マクセルの硫化物系全固体電池は、高温下での焼成が不要で量産性が高く、高出力と大容量の特長を持っているのです。さらに、アルジロダイト型固体電解質の採用により、充放電の繰り返しや長期保管に伴う抵抗上昇を抑制し、長期サイクル後や長期保管後の高負荷時の放電容量を向上させています。

2023年3月、マクセルは、産業機械向けに世界で初めて大容量の全固体電池を量産しました。まず工場のロボット用に生産を始めます。全固体電池の本格的な商用化として期待が高まっています。

4-4.三井金属(5706)

三井金属は、全固体電池向けの革新的な固体電解質「A-SOLiD(エー・ソリッド)」 を開発しています。同社は長年にわたり培った電池材料技術を活かし、2021年11月にサンプル出荷を開始しました。さらに、2023年2月には埼玉県・上尾市で量産試験装置の生産能力を増強する発表を行いました。

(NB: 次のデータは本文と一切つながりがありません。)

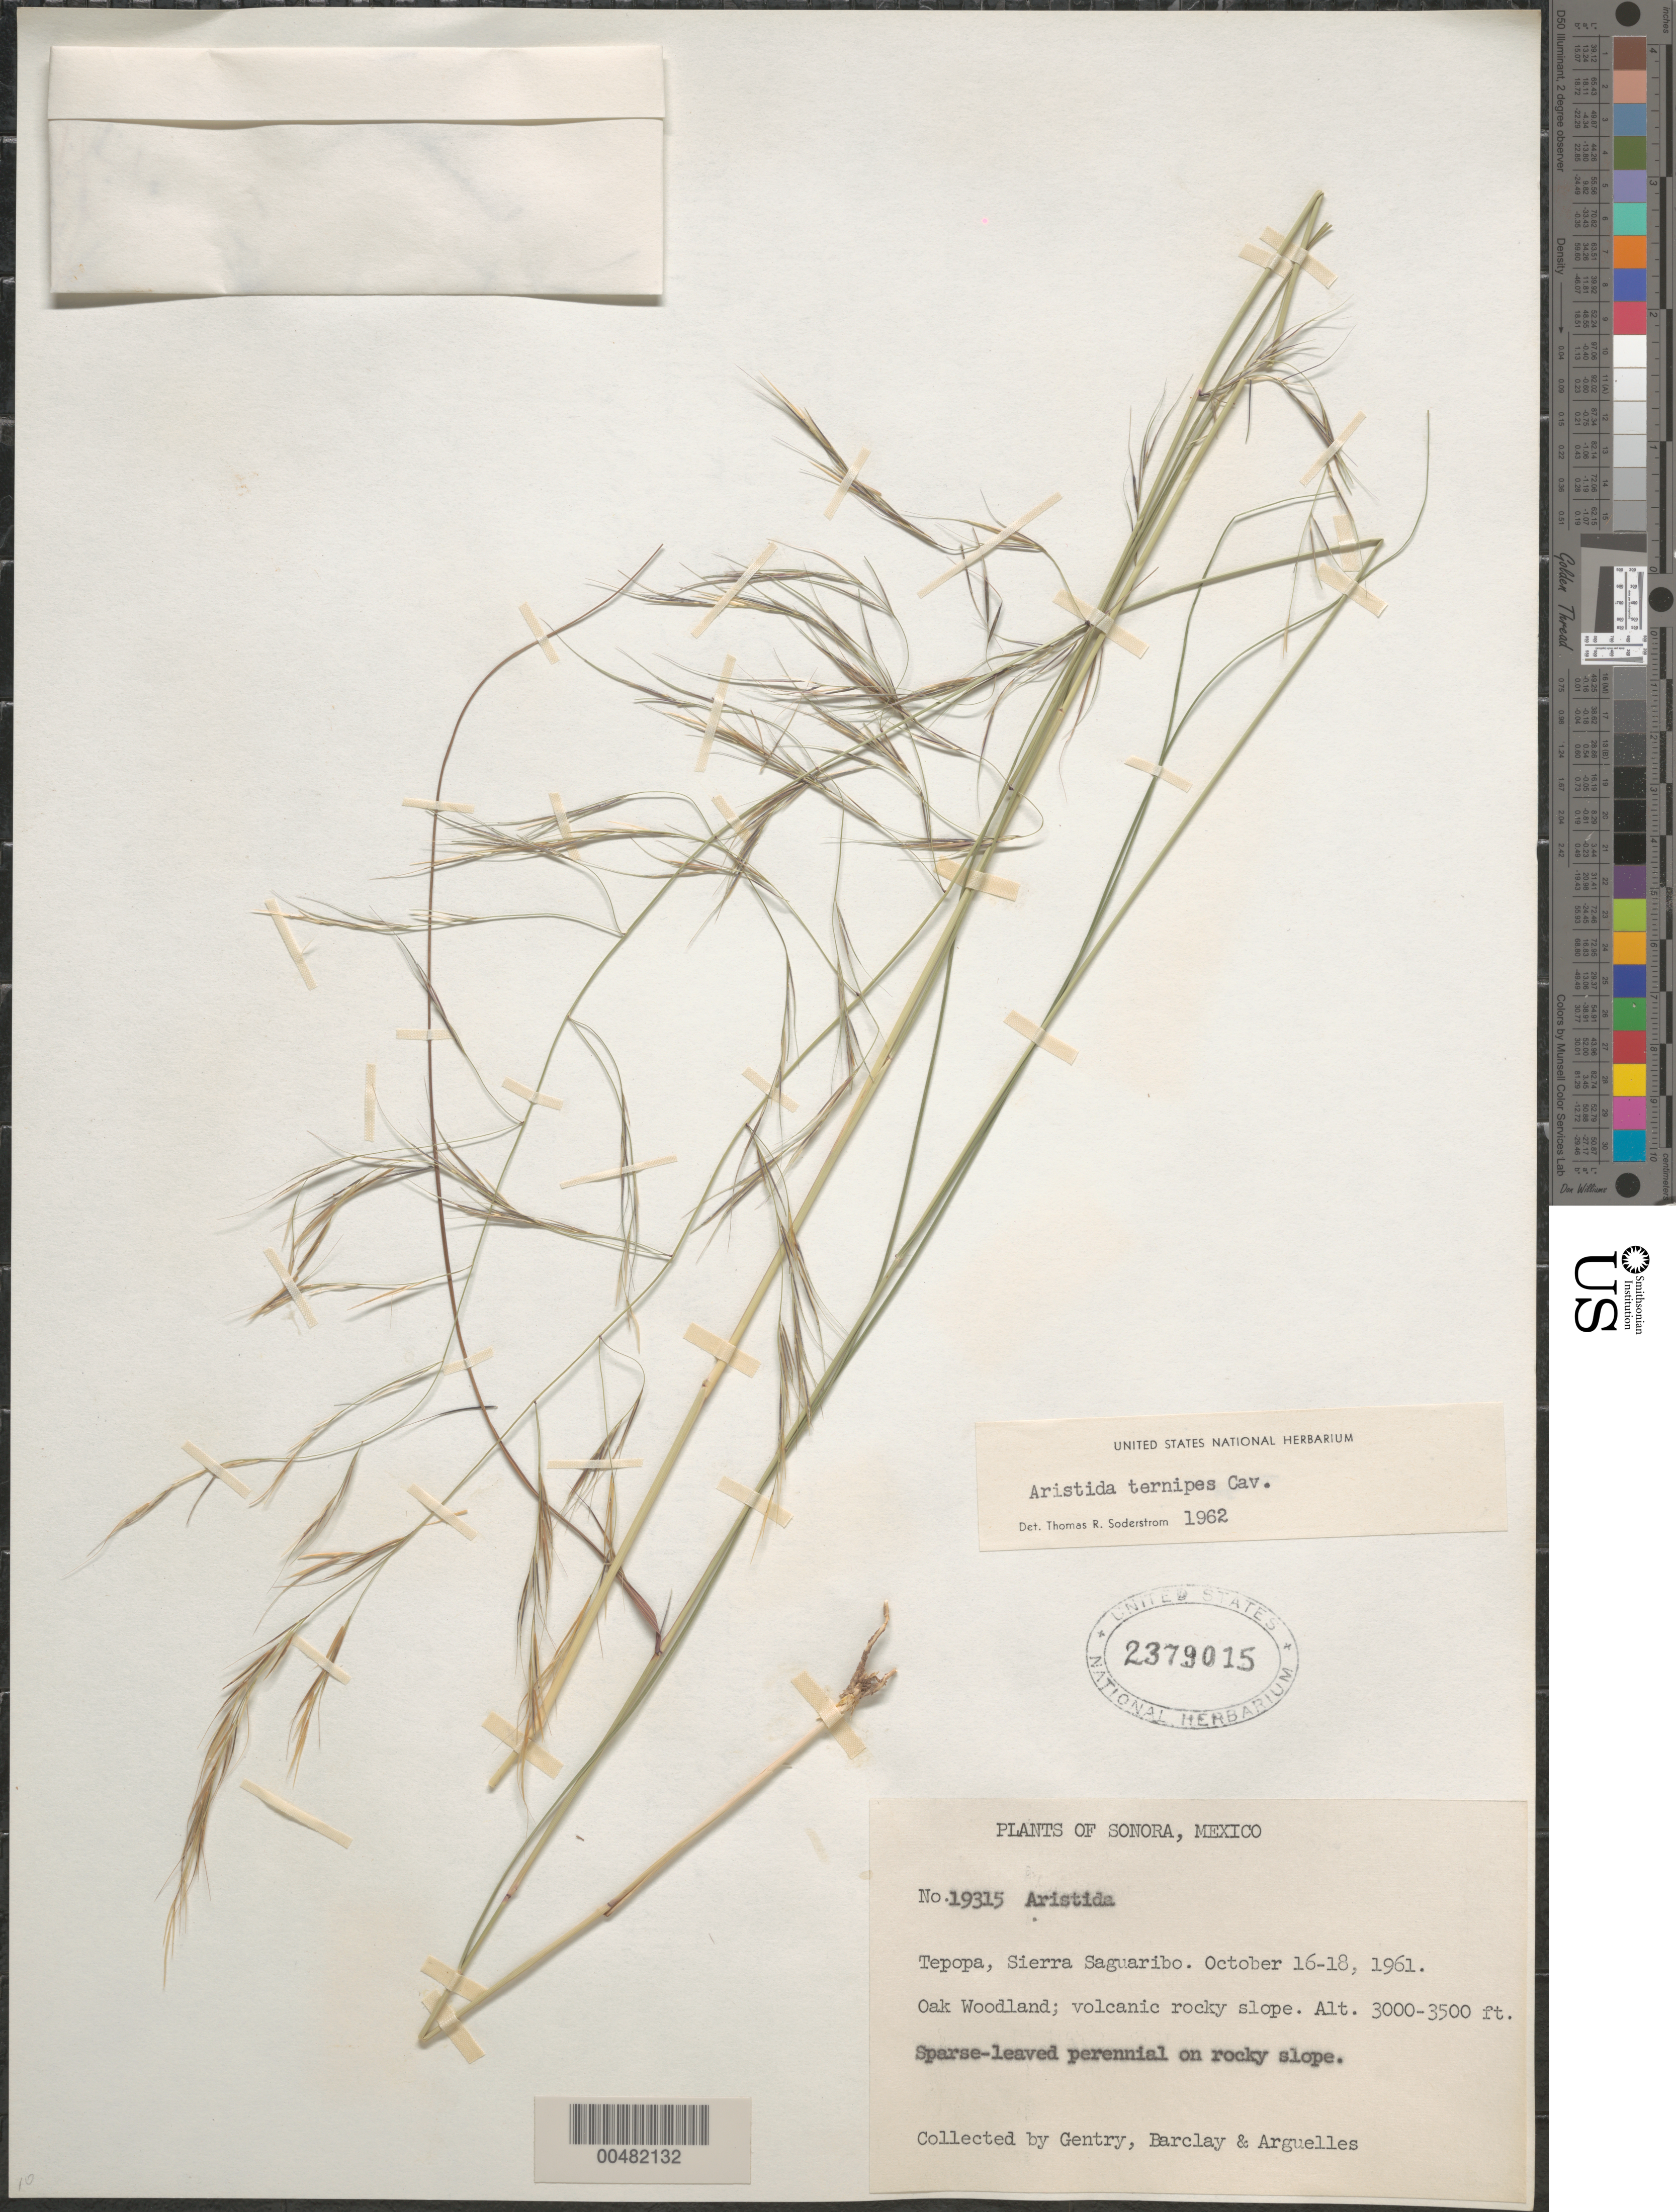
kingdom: Plantae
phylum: Tracheophyta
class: Liliopsida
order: Poales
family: Poaceae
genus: Aristida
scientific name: Aristida ternipes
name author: Cav.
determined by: Soderstrom, T. R.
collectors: Gentry, --, A. S. Barclay & J. Arguelles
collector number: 19315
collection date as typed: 16 Oct 1961 to 18 Oct 1961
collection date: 1961-10-16/1961-10-18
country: Mexico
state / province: Sonora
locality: Tepopa, Sierra Saguaribo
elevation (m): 914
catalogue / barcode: US 2379015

企業の発表資料によれば、サンプル供給後、国内外の顧客からの電気自動車(EV)に関するニーズが急増しました。具体的な数字は公表されていないものの、量産試験用設備の生産能力を倍増する計画です。

参照:三井金属「全固体電池向け固体電解質「A-SOLiD®」量産試験用設備の生産能力増強について

4-5.GSユアサ(6674)

GSユアサ はリチウムイオン電池の研究開発を先駆けて行い、1990年代には角形リチウムイオン電池の量産を開始しました。2009年には世界で初めて量産型EVにリチウムイオン電池を供給し、自動車メーカーの多くの車種で同社の車載用リチウムイオン電池が採用されています。

また、同社の独自の研究においては、全固体電池を実用化するためのキーマテリアルである「硫化物固体電解質」を改良し、高いイオン伝導度と優れた耐水性を兼ね備えた「窒素含有硫化物固体電解質」を新たに開発しました。

GSユアサは、ホンダの液系リチウ ムイオン電池調達パートナーの一社です。GMやLGエナジーソリューションとの合弁会社、CATL、エンビジョンAESCとの地域別パートナーシップを活用して、必要な電池を安定的に確保しています。

また、2020年代後半以降は液系リチウムイオン電池のパートナーとして活動しています。さらに、リチウム金属二次電池(半固体電池)の開発では、米国の研究開発会社SESと協力し、全固体電池も独自に開発しています。

5.まとめ

全固体電池関連銘柄の中でも、自動車部品メーカーの注目銘柄を紹介しました。

本格化する全固体電池EVに向け、今後もマーケットの関心が続く可能性は高いでしょう。全固体電池関連銘柄に興味のある方は、この記事を参考に検討を進めてみてください。